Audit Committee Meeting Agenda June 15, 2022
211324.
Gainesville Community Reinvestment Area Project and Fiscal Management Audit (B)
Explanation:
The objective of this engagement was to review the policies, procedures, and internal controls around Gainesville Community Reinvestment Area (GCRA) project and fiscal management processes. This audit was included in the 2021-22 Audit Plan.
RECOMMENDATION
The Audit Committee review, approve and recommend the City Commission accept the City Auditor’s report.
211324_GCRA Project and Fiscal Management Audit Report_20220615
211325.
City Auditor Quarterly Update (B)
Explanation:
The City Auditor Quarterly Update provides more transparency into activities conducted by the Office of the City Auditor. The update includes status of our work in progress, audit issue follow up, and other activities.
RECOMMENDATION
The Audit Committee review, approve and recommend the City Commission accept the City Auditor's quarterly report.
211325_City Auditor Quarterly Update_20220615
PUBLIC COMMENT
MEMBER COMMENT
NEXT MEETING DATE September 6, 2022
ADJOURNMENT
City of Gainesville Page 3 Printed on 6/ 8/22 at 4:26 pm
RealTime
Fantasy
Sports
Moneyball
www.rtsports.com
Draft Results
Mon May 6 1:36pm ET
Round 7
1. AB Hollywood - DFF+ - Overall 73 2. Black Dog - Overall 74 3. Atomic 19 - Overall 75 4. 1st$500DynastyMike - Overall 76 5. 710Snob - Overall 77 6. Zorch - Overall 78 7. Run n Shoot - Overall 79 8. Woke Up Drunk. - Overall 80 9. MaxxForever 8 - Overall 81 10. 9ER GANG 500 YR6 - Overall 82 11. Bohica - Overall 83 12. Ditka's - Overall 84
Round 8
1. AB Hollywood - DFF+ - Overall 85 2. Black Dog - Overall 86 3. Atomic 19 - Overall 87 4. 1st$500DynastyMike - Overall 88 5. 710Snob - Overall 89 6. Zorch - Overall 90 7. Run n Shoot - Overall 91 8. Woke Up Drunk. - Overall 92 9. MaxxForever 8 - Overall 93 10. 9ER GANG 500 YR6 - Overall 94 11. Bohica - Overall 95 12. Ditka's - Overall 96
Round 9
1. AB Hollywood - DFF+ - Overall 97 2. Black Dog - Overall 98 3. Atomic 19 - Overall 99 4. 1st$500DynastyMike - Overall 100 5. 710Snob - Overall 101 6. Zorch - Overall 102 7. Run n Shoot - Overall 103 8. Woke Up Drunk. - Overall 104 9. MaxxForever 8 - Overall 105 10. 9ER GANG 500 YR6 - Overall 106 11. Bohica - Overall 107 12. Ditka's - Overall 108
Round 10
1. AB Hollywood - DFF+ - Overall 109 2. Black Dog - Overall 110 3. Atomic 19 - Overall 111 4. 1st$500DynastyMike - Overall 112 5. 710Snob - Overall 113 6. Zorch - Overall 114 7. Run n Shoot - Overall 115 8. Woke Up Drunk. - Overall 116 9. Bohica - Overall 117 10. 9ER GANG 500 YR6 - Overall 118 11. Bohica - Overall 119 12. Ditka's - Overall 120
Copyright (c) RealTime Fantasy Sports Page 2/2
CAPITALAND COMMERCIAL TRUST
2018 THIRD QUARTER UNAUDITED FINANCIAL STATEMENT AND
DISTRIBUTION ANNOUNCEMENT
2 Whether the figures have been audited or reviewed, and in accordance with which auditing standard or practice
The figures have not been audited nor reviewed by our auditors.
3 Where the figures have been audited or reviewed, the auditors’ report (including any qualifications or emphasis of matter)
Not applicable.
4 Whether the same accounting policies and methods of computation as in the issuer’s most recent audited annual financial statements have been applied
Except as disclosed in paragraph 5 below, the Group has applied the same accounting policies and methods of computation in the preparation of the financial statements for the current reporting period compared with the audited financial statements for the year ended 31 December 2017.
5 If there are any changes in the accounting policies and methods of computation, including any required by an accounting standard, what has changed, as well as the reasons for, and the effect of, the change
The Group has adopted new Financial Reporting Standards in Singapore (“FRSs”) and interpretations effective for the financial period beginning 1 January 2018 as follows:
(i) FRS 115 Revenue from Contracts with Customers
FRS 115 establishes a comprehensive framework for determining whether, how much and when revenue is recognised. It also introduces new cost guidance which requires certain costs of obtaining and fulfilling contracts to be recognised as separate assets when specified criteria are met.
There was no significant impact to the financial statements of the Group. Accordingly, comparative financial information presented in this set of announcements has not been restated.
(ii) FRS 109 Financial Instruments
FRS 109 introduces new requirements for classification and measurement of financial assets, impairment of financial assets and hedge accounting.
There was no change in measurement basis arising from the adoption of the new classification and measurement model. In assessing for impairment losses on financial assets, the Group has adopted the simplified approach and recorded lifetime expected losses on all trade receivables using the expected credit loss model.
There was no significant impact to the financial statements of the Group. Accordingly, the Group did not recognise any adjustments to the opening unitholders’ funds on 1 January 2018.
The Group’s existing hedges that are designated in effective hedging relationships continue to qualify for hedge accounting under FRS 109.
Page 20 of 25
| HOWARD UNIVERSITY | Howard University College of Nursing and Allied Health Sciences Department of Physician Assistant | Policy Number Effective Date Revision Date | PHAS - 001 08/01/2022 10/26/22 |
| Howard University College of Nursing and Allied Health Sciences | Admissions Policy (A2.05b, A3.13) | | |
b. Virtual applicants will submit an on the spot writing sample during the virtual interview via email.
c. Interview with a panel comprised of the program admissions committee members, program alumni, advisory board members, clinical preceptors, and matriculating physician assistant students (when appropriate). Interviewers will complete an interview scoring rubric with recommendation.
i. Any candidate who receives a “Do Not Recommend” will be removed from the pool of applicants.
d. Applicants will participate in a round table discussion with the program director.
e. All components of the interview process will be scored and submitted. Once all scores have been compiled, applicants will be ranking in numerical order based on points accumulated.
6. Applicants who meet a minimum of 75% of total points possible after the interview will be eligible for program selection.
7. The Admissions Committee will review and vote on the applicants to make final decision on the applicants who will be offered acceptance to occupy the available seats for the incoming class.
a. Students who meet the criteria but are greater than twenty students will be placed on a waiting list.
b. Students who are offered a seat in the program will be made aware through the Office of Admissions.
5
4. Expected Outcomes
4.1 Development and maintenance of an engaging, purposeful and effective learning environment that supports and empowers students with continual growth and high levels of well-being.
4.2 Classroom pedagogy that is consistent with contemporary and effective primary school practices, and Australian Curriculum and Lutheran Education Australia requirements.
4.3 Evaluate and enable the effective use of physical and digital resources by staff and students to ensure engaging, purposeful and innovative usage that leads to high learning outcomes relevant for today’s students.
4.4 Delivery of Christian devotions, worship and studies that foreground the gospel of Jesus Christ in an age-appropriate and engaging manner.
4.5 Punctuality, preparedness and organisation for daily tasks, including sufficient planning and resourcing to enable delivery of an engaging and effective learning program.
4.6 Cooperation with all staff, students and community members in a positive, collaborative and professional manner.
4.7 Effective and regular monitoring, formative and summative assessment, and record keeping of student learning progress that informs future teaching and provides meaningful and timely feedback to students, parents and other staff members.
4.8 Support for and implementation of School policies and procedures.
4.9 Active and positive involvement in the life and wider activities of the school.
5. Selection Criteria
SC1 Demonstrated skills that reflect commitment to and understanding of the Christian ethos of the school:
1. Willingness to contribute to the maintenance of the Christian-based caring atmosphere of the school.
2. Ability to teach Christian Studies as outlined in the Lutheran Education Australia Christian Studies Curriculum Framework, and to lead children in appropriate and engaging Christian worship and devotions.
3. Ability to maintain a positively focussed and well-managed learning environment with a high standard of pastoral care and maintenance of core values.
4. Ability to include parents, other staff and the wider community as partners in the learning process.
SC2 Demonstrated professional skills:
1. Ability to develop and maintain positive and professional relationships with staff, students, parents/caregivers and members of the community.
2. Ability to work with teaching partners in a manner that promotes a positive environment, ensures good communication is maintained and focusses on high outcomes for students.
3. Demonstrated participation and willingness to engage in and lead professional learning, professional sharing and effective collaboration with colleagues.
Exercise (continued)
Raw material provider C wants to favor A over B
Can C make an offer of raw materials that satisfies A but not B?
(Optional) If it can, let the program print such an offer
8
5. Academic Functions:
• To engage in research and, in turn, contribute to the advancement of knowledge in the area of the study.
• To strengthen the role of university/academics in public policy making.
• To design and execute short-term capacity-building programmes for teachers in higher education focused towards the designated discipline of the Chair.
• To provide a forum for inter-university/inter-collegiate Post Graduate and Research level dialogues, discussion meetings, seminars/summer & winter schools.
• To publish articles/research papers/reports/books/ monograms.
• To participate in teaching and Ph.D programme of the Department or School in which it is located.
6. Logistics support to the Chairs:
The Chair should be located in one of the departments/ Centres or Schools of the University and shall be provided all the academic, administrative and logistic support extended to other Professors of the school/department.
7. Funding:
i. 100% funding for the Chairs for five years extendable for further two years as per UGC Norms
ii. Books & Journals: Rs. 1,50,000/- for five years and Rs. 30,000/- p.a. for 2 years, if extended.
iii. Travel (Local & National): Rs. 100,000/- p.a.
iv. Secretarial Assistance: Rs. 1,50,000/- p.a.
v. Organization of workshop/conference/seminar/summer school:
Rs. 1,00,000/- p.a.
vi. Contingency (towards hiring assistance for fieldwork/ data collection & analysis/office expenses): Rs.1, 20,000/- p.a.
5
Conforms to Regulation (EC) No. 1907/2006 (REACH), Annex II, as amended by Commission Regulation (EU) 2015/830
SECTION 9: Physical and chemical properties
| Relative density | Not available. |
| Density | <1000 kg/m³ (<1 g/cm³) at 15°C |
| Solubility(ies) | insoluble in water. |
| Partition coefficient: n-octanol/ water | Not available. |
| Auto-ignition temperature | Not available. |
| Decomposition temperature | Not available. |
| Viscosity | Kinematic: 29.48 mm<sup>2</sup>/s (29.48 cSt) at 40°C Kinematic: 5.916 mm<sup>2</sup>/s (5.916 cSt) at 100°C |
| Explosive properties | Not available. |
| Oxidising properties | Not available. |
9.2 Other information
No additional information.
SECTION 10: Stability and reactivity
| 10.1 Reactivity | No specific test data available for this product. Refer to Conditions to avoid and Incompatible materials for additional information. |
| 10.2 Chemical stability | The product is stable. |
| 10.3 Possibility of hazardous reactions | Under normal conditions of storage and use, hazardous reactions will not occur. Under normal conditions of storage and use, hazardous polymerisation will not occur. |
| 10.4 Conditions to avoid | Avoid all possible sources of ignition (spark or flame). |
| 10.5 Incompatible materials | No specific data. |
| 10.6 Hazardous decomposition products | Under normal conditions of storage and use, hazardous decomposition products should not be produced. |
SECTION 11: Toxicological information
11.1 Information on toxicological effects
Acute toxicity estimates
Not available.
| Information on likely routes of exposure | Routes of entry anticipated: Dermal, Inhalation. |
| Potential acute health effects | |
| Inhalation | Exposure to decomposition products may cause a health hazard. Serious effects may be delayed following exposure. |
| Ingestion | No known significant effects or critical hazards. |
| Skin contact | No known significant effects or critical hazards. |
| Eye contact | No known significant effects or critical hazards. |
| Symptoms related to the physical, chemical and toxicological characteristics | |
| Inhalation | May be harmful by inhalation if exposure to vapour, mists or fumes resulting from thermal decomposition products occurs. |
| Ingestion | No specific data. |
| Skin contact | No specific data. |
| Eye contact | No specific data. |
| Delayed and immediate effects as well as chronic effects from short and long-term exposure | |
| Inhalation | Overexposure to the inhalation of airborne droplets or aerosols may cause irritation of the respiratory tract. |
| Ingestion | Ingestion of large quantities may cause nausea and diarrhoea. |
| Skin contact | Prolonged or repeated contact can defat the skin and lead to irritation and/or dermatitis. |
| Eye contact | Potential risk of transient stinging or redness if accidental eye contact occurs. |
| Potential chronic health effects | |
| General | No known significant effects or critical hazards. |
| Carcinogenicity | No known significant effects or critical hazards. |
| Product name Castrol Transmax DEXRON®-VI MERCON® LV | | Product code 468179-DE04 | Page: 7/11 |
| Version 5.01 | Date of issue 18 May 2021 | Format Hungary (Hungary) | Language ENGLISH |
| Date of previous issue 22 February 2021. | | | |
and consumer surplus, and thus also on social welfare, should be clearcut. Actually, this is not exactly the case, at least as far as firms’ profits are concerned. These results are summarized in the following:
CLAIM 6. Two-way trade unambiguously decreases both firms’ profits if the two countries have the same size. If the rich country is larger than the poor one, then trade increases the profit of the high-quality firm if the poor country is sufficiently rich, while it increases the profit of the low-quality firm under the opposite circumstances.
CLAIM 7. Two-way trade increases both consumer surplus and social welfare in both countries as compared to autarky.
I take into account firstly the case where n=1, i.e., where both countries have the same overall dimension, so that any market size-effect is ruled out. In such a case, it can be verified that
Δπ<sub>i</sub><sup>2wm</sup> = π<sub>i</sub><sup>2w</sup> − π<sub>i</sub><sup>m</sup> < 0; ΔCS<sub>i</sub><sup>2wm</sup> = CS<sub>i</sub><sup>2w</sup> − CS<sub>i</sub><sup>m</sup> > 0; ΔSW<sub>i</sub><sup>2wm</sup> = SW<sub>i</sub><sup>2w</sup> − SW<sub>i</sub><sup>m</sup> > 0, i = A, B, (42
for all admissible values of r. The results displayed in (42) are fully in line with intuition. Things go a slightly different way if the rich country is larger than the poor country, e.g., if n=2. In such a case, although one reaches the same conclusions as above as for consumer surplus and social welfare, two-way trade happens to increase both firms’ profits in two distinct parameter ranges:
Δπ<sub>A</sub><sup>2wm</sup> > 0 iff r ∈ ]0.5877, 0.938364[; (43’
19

========================================

→ Task statement
Please go through the listing and return each line that has "RealTime" in it.

→ Result of this task
RealTime
Copyright (c) RealTime Fantasy Sports Page 2/2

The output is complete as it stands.